## Task to carry out
Rewrite the grip training text from "The truth is" up to and including "Than Just Lifts?", swapping "deadlifts" for "squats".

## Text section

When it comes to strength training, building a strong grip is possibly one of the most neglected areas. In fact, in most cases it isn’t trained at all.

What you might not realize is that grip training does much more than provide you with a firm handshake, forearms like Popeye, and help you open that pickle jar.

The truth is that little bit of grip training goes a long way. It can pay huge dividends on all other areas of strength and fitness. For starters, poor grip strength is a hugely limiting factor when it comes to other exercises such as deadlifts, pull ups, lunges, rows, bench etc. When your grip strength improves, the rest of your lifts will follow suit.

Why Is Grip Strength Important For More Than Just Lifts?

If you’re interested in getting stronger, this is a no-brainer. It’s unlikely that you will ever have strong hands without a strong body, but there are lots of strong bodies out there without strong hands.

Stored data
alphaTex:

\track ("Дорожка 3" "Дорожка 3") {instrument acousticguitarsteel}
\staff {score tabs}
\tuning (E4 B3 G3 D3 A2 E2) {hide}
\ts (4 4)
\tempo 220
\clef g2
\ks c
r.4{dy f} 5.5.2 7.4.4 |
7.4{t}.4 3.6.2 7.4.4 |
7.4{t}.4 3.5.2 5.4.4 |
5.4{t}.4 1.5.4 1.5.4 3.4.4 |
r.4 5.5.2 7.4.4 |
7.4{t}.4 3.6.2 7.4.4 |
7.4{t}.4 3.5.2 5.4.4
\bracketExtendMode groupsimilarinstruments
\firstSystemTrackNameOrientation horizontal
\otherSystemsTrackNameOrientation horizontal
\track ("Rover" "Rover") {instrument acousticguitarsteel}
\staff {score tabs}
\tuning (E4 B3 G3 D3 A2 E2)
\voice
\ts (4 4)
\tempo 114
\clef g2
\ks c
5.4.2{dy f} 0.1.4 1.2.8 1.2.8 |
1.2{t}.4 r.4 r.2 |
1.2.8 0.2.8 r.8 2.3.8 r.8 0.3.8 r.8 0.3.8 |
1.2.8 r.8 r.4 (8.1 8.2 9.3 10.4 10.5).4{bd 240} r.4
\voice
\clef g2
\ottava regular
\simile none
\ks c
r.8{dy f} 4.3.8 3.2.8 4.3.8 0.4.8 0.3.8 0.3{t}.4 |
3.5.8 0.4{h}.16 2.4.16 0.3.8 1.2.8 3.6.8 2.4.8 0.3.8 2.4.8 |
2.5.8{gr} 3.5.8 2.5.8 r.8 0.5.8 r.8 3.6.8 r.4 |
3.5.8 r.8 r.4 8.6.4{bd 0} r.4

## Exercise response
The truth is that little bit of grip training goes a long way. It can pay huge dividends on all other areas of strength and fitness. For starters, poor grip strength is a hugely limiting factor when it comes to other exercises such as squats, pull ups, lunges, rows, bench etc. When your grip strength improves, the rest of your lifts will follow suit.

Why Is Grip Strength Important For More Than Just Lifts?